Note You cannot change the HA policies for the default VDC.
Saving All VDC Configurations to the Startup Configuration
From the VDC, a user with the vdc-admin or network-admin role can save the VDC configuration to the startup configuration. However, you might want to save the configuration of all VDCs to the startup configuration from the default VDC.
Suspending and Resuming VDCs
Users with the network-admin role can suspend and resume a nondefault VDC. You must save the VDC running configuration to the startup configuration before suspending the VDC. Otherwise, you will lose the changes to the running configuration when you resume the VDC. You cannot remove interfaces allocated to a suspended VDC. All other resources in use by the VDC are released while the VDC is suspended.
Note You cannot perform an in-service software upgrade (ISSU) when a VDC is suspended.
Note You cannot suspend the default VDC.
Caution Suspending a VDC disrupts all traffic on the VDC.
VDC Reload
You can load an active nondefault VDC that is in any state. The impact of reloading a nondefault VDC is similar to reloading a physical device. The VDC reloads using the startup configuration.
Note You cannot reload the default or admin VDC.
Caution Reloading a VDC disrupts all traffic on the VDC.
MAC Addresses
The default VDC has a management MAC address. Beginning with Cisco Release 5.2(1) for the Cisco Nexus 7000 Series devices, subsequent nondefault VDCs that you create are assigned MAC addresses automatically as part of the bootup process.
You will see a syslog message if there are not sufficient MAC addresses to supply all the VDCs on the device.
VDC Boot Order
You can specify the boot order for the VDCs on the Cisco NX-OS device. By default, all VDCs start in parallel with no guarantee as to which VDC completes starting first. Using the boot order value, the Cisco NX-OS software starts the VDCs in a predictable sequence. The boot order feature has the following characteristics:
•More than VDC can have the same boot order value. By default, all VDCs have the boot order value of 1.
•VDCs with the lowest boot order value boot first.
•The Cisco NX-OS software starts all VDCs with the same boot order value followed by the VDCs with the next highest boot order value.
•The Cisco NX-OS software starts VDCs that have the same boot order value in parallel.
•You cannot change the boot order for the default VDC; you can change the boot order only for nondefault VDCs.
Licensing Requirements for Managing VDCs
Refer to the Table 4-4 for VDC licensing requirements.
Prerequisites for Managing VDCs
VDC management has the following prerequisites:
•You must have the network-admin user role.
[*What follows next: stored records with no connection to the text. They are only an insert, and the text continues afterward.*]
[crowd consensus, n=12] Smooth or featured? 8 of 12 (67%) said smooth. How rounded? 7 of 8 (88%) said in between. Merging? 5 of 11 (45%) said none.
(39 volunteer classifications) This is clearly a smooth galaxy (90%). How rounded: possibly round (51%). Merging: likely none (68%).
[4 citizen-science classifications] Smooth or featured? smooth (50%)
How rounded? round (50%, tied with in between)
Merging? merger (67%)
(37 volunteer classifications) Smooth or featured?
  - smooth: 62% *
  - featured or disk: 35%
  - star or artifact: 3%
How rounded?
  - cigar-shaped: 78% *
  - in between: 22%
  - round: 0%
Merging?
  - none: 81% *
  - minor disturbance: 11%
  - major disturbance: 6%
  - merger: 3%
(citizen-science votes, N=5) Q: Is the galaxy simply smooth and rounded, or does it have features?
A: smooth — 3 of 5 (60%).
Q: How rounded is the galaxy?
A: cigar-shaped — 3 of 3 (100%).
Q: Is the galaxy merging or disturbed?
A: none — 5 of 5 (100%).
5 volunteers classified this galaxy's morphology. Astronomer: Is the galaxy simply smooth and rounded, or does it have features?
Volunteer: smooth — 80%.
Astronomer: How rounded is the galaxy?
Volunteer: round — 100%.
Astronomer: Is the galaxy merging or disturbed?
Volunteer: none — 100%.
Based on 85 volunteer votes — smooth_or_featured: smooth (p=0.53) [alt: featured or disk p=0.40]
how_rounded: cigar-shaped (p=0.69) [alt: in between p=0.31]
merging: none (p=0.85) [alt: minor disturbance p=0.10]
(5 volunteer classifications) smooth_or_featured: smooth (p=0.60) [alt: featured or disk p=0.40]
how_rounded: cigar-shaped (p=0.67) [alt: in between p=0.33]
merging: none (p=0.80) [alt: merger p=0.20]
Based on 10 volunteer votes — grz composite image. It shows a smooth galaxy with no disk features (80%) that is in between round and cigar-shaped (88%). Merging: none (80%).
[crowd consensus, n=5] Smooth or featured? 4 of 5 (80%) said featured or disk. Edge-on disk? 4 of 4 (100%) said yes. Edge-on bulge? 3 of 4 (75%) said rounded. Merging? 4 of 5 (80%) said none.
•You must log in to the default VDC.
Guidelines and Limitations for Managing VDCs
VDC management has the following configuration guidelines and limitations:
•Only users with the network-admin user role can manage VDCs.
•You can change VDCs only from the default VDC.
•If sufficient MAC addresses to program the management port of all the nondefault VDCs are unavailable, do not program the MAC address in any of the nondefault VDCs.
•A syslog message is generated if sufficient MAC addresses are unavailable to program the management port in all VDCs.
•When a hardware issue occurs, syslog messages are sent to all VDCs.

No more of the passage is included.